Publié par Stéphanie Gallo le | Mis à jour le

La pratique du third party funding est encore assez limitée en France. Pourtant, ce financement par un tiers de ses procédures contentieuses présente un certain nombre d'avantages. Le premier étant de ne pas grever sa trésorerie par des frais de procédures parfois élevés.

S'il est très répandu aux Etats-Unis et au Royaume-Uni, le third party funding (autrement dit le financement du contentieux par un tiers) en est encore à ses balbutiements en France, même si la pratique semble s'y développer un peu plus rapidement ces dernières années. Pourquoi ? Les principales raisons sont probablement à aller chercher du côté des enjeux financiers liés aux dommages et intérêts espérés d'une action en justice. Des enjeux aux montants beaucoup plus élevés dans les pays anglo-saxons. Une toute petite poignée d'acteurs se partagent aujourd'hui le marché français. Pour autant, ce dispositif présente un certain nombre d'intérêts.

Comment ça marche ?

Sur le papier, le fonctionnement est plutôt simple : le tiers financeur, - une société de gestion, un fonds d'investissement, etc, - prend en charge 100% des frais liés à l'action en justice, tout au long de la procédure (avec rétroactivité possible selon l'accord). Il s'agit des honoraires des avocats, des frais d'étude ou d'expertise éventuels etc. En échange de quoi, ce financeur récupère un pourcentage (20% en moyenne) des dommages et intérêts qui seront reversés à l'entreprise plaignante partenaire. En cas d'échec, pas de retour en arrière. Comme lorsqu'un Venture Capital a misé sur la mauvaise start-up, le tiers financeur assume seul. Ce qui signifie que les demandes de financement sont étudiées à la loupe. « Nous gardons en général deux cas sur dix présentés », précise ainsi Sidney Oury, cofondateur d'IVO, un des principaux acteurs français sur le sujet, le seul à être régulé par l'AMF.

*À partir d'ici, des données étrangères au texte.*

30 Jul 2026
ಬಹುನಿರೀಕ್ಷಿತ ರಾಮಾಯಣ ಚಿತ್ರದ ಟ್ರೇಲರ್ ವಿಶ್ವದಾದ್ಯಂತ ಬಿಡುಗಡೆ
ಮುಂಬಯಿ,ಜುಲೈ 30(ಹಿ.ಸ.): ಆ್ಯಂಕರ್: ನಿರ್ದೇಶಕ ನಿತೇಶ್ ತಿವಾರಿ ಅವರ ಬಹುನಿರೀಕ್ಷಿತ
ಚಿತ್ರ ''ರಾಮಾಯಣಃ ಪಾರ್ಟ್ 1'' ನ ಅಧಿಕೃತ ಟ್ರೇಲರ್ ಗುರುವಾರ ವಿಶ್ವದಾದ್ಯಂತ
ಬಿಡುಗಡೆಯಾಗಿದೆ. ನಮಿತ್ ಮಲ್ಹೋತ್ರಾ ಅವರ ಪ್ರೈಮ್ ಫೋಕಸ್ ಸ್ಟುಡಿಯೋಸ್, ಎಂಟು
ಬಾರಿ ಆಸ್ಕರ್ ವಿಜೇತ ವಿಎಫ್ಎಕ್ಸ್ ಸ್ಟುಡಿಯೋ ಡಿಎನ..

Quand les litiges deviennent profit

« Les procédures peuvent être très longues et coûter cher en avance de trésorerie, ce qui décourage un certain nombre de plaignants alors qu'ils pourraient gagner. Avec le financement par un tiers, l'entreprise réserve ses moyens financiers à son coeur de métier. Les litiges, qui représentent habituellement un centre de coût, se transforment ainsi en centre de profit », expose le cofondateur d'IVO. Et en cas de victoire, les dommages et intérêt deviennent du résultat exceptionnel pour l'entreprise. Un point positif que relève également Julien Lecat, Avocat Associé au sein des départements Transport-Logistique et Contentieux et Arbitrage du cabinet Bignon Lebray : « Le financement par un tiers permet de lever le frein financier qui peut faire hésiter des entreprises à se jeter dans un contentieux long, coûteux, énergivore et chronophage».

Les entreprises financées peuvent aussi être renforcées par l'expertise juridique, souvent très pointues, des tiers financeurs. Un atout supplémentaire dans ce qui relève parfois du parcours du combattant, notamment pour les procédures complexes.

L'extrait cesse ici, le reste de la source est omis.